**** Record set

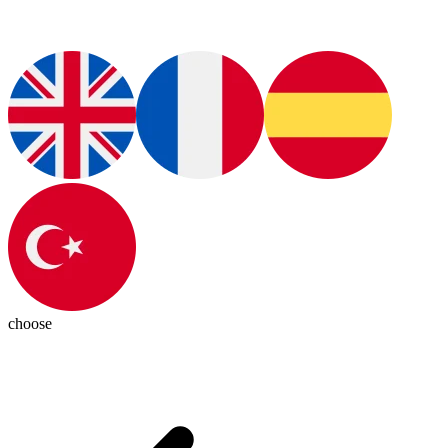
choose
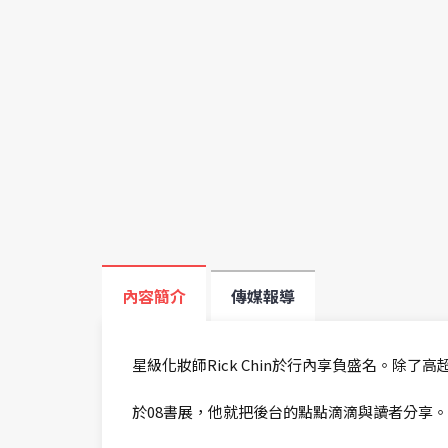
內容簡介
傳媒報導
星級化妝師Rick Chin於行內享負盛名。除
於08書展，他就把後台的點點滴滴與讀者分享。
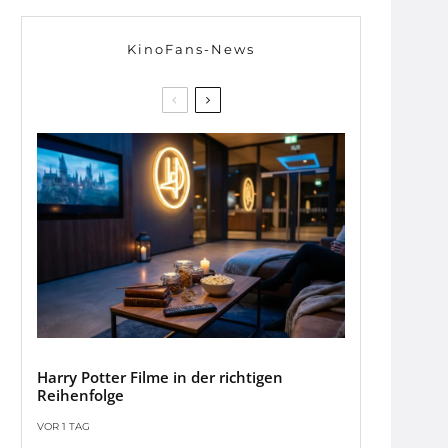
KinoFans-News
Harry Potter Filme in der richtigen
Reihenfolge
VOR 1 TAG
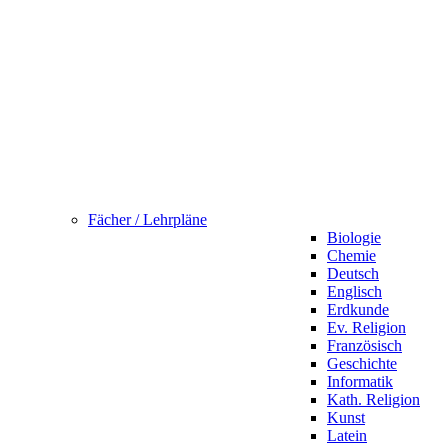
Fächer / Lehrpläne
Biologie
Chemie
Deutsch
Englisch
Erdkunde
Ev. Religion
Französisch
Geschichte
Informatik
Kath. Religion
Kunst
Latein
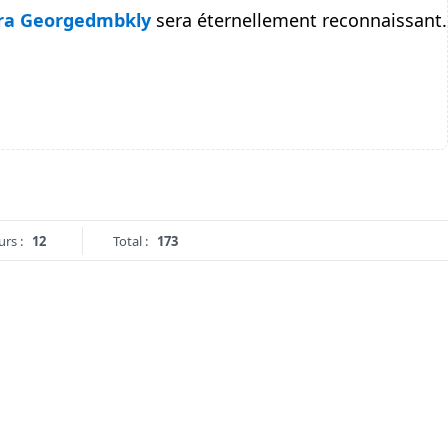
ra Georgedmbkly
sera éternellement reconnaissant.
urs :
12
Total :
173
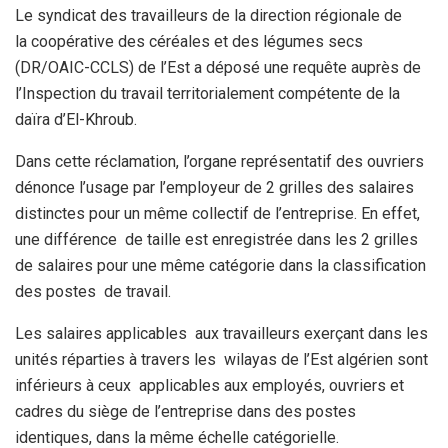
Le syndicat des travailleurs de la direction régionale de
la coopérative des céréales et des légumes secs
(DR/OAIC-CCLS) de l’Est a déposé une requête auprès de
l’Inspection du travail territorialement compétente de la
daïra d’El-Khroub.
Dans cette réclamation, l’organe représentatif des ouvriers
dénonce l’usage par l’employeur de 2 grilles des salaires
distinctes pour un même collectif de l’entreprise. En effet,
une différence de taille est enregistrée dans les 2 grilles
de salaires pour une même catégorie dans la classification
des postes de travail.
Les salaires applicables aux travailleurs exerçant dans les
unités réparties à travers les wilayas de l’Est algérien sont
inférieurs à ceux applicables aux employés, ouvriers et
cadres du siège de l’entreprise dans des postes
identiques, dans la même échelle catégorielle.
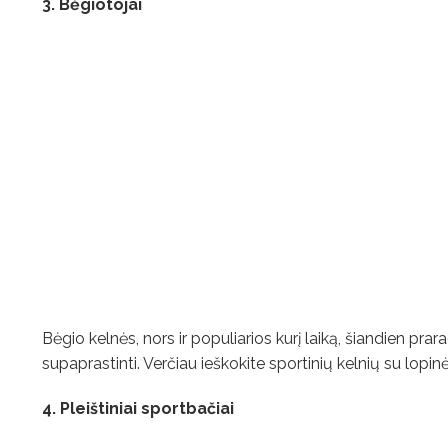
3. Bėgiotojai
Bėgio kelnės, nors ir populiarios kurį laiką, šiandien prar
supaprastinti. Verčiau ieškokite sportinių kelnių su lopi
4. Pleištiniai sportbačiai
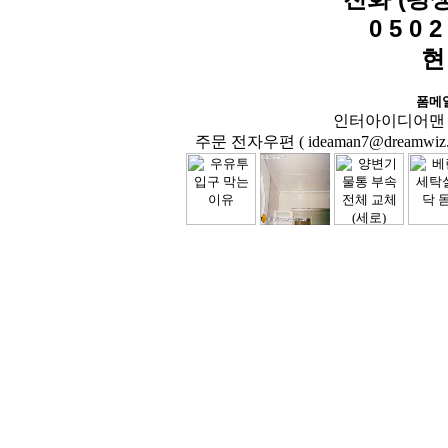
0 5 0 2 
현
폼메
인터아이디어맨 닷컴( 
주문 전자우편 ( ideaman7@dreamwiz.co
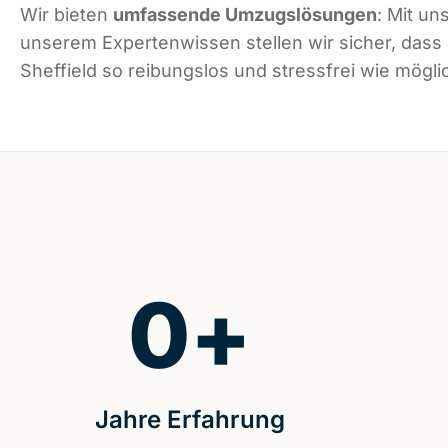
Wir bieten
umfassende Umzugslösungen
: Mit un
unserem Expertenwissen stellen wir sicher, dass
Sheffield so reibungslos und stressfrei wie möglic
0
+
Jahre Erfahrung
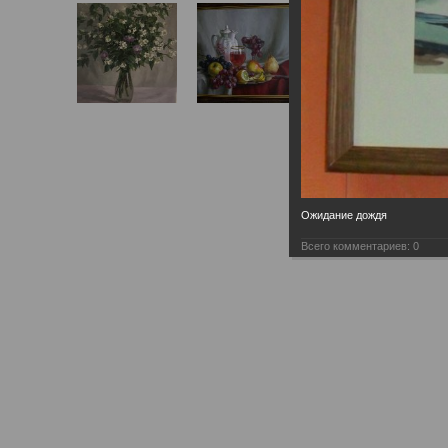
Ожидание дождя
Всего комментариев:
0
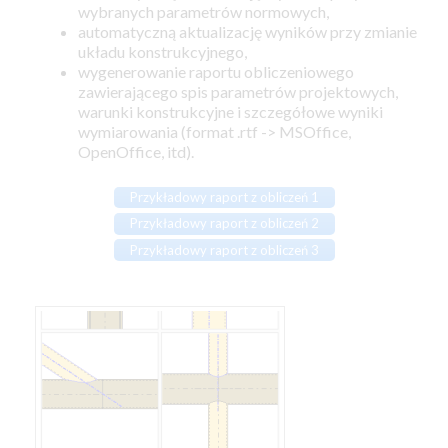
wybranych parametrów normowych,
automatyczną aktualizację wyników przy zmianie
układu konstrukcyjnego,
wygenerowanie raportu obliczeniowego
zawierającego spis parametrów projektowych,
warunki konstrukcyjne i szczegółowe wyniki
wymiarowania (format .rtf -> MSOffice,
OpenOffice, itd).
Przykładowy raport z obliczeń 1
Przykładowy raport z obliczeń 2
Przykładowy raport z obliczeń 3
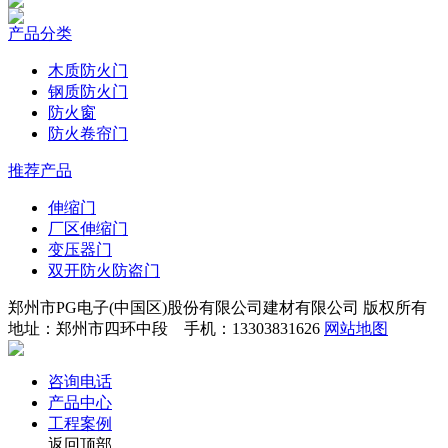
产品分类
木质防火门
钢质防火门
防火窗
防火卷帘门
推荐产品
伸缩门
厂区伸缩门
变压器门
双开防火防盗门
郑州市PG电子(中国区)股份有限公司建材有限公司 版权所有
地址：郑州市四环中段 手机：13303831626
网站地图
咨询电话
产品中心
工程案例
返回顶部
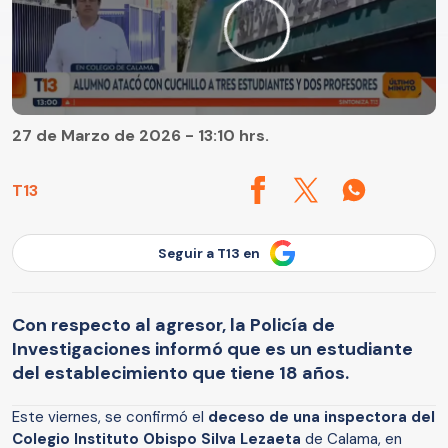
27 de Marzo de 2026 - 13:10 hrs.
T13
Seguir a T13 en
Con respecto al agresor, la Policía de
Investigaciones informó que es un estudiante
del establecimiento que tiene 18 años.
Este viernes, se confirmó el
deceso de una inspectora del
Colegio Instituto Obispo Silva Lezaeta
de Calama, en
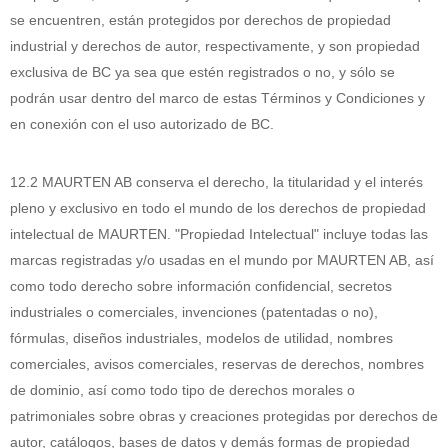
se encuentren, están protegidos por derechos de propiedad
industrial y derechos de autor, respectivamente, y son propiedad
exclusiva de BC ya sea que estén registrados o no, y sólo se
podrán usar dentro del marco de estas Términos y Condiciones y
en conexión con el uso autorizado de BC.
12.2 MAURTEN AB conserva el derecho, la titularidad y el interés
pleno y exclusivo en todo el mundo de los derechos de propiedad
intelectual de MAURTEN. "Propiedad Intelectual" incluye todas las
marcas registradas y/o usadas en el mundo por MAURTEN AB, así
como todo derecho sobre información confidencial, secretos
industriales o comerciales, invenciones (patentadas o no),
fórmulas, diseños industriales, modelos de utilidad, nombres
comerciales, avisos comerciales, reservas de derechos, nombres
de dominio, así como todo tipo de derechos morales o
patrimoniales sobre obras y creaciones protegidas por derechos de
autor, catálogos, bases de datos y demás formas de propiedad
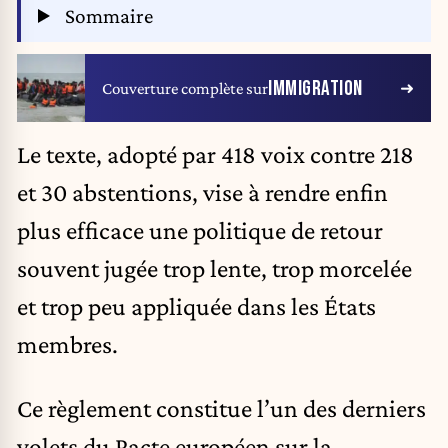
Sommaire
IMMIGRATION
Couverture complète sur
Le texte, adopté par 418 voix contre 218
et 30 abstentions, vise à rendre enfin
plus efficace une politique de retour
souvent jugée trop lente, trop morcelée
et trop peu appliquée dans les États
membres.
Ce règlement constitue l’un des derniers
volets du Pacte européen sur la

********

▶ **Request**
Search the data for "obliczeń". Copy every line that has it.

▶ **Result of the task**
Przykładowy raport z obliczeń 1
Przykładowy raport z obliczeń 2
Przykładowy raport z obliczeń 3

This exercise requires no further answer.